Chicago daily deal purveyor Groupon Inc. defied volatile markets with an initial public offering that priced at $20 per share late Thursday, well above an initial $16 to $18 range, and raised $700 million.
The IPO ranks as the second-largest Internet IPO this year, after Russian Internet search engine operator Yandex NV, according to Thomson Reuters. Yandex's highly successful IPO on the Nasdaq in May also priced above its estimated $20 to $22 target range, valuing the company at about $8 billion.
Groupon's stock began trading on the Nasdaq Friday, opening at $28. Shortly before noon, the stock was at $28.34, or 41.70% above its IPO price. Yandex's valuation was viewed as frothy at the time. Likewise, some analysts predicted that an overly rich valuation for Groupon -- at about $12.8 billion at the IPO -- would be driven largely by its minuscule initial float of about 5% of outstanding shares, said to be one of the lowest floats of the past decade.
"With shares sold in the IPO representing only 5% of the company's shares outstanding, the stock could trade up after listing because of this favorable supply and demand dynamic," said Kathleen Smith, a principal at Renaissance Capital, a Greenwich, Conn.-based IPO research boutique. "Groupon is tapping the IPO market at a challenging time," Smith said, though she added that the market has improved "substantially" since the beginning of the third quarter. "We see institutional money flows beginning to come into these types of unseasoned stocks," Smith said.

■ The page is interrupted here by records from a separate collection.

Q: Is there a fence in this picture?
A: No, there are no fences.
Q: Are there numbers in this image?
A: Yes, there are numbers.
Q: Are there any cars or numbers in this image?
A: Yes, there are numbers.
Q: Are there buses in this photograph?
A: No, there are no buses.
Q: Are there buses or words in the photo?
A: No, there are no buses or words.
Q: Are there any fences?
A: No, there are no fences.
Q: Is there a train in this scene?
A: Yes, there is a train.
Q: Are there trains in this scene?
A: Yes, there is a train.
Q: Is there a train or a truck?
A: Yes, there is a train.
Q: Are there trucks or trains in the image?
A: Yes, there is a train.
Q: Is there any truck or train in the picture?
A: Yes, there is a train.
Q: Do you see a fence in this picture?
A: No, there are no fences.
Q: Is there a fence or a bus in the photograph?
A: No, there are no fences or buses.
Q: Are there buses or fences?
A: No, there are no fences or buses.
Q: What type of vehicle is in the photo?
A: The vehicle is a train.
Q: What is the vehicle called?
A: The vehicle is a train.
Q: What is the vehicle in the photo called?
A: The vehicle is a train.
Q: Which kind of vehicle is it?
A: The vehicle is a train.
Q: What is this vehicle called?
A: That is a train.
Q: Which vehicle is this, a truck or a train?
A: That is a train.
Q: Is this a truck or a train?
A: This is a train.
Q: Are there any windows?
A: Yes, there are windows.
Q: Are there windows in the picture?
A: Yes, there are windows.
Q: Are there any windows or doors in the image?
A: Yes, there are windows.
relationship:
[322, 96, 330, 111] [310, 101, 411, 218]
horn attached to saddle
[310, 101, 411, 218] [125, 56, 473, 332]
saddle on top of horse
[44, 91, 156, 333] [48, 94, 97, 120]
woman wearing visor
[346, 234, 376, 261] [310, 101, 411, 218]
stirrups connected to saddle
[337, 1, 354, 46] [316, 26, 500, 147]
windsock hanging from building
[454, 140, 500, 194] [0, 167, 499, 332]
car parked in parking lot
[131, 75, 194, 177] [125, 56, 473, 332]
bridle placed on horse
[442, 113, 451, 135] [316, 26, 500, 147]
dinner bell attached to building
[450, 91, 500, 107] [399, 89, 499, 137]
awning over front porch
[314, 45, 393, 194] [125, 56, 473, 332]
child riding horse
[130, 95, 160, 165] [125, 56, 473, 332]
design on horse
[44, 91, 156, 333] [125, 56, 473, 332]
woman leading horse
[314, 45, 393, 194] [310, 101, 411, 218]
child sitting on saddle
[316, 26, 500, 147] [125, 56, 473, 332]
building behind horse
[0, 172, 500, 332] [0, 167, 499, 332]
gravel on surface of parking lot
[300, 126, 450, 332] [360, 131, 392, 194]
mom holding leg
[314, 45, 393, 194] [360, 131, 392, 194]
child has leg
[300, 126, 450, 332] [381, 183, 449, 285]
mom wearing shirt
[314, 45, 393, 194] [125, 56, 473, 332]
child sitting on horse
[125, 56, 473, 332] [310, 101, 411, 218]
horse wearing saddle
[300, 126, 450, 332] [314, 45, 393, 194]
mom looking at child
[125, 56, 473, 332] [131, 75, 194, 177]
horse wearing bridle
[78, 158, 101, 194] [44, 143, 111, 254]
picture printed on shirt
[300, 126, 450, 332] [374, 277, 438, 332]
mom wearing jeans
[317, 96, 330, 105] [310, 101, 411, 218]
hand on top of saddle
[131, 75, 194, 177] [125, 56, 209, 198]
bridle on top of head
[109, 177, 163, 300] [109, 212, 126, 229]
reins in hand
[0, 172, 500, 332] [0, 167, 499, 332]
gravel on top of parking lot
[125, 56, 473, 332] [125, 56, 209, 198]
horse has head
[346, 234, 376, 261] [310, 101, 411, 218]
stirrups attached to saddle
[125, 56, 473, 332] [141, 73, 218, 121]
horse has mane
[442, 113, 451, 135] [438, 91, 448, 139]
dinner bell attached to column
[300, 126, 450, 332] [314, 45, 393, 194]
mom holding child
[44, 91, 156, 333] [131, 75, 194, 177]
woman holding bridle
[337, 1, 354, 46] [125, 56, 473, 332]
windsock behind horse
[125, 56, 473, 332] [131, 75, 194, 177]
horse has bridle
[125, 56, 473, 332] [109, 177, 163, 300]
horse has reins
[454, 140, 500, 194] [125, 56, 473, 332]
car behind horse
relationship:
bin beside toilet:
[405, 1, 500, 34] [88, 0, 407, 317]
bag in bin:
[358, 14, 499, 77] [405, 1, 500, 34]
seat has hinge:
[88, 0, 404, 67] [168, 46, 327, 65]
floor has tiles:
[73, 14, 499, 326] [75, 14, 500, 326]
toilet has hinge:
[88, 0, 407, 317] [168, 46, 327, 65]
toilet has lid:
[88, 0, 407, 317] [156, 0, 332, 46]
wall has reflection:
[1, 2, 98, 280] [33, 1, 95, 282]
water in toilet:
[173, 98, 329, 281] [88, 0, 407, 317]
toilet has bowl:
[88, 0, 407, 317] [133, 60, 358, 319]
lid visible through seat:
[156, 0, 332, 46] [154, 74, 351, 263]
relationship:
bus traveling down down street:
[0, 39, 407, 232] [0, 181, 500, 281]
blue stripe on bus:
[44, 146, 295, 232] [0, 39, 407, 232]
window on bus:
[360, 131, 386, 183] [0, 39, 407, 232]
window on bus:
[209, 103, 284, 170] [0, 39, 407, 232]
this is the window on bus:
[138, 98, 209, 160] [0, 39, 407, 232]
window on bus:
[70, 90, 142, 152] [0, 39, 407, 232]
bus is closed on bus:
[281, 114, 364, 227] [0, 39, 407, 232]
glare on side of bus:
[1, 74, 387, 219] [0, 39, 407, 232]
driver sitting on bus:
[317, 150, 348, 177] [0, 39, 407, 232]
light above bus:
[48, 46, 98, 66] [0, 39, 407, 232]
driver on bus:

Still, U.S. IPO issuance dropped 42% in the third quarter this year, marking the third consecutive quarterly decline, Thomson Reuters said. Groupon's upsized IPO, increased to 35 million shares from 30 million shares, may serve as a bellwether for Internet IPOs, though that remains to be seen as markets continue to gyrate amid global economic uncertainties and the European sovereign debt crisis. The 2-1/2-year-old company, a popular provider of daily discounted offers for goods and services based on locality and personal preferences, is expecting to generate about $1.6 billion in revenue this year but remains unprofitable.
The buzz generated by its IPO filing in June has been tempered by missteps. Regulators had revealed accounting discrepancies that led to the company's restatement of financials in September that essentially cut its revenue by half. Analysts have also raised questions over its optimistic growth projections, pointing to the threat posed by hundreds of competitors, including Google Inc.'s Google Offers and Living Social, which is backed by Amazon.com Inc.
Groupon "offers investors a new business model in an emerging market" and has shown "impressive growth," said Smith. However, she said her firm has "advised our institutional clients that Groupon still faces significant concerns about expense management and their ability to continue their customer development."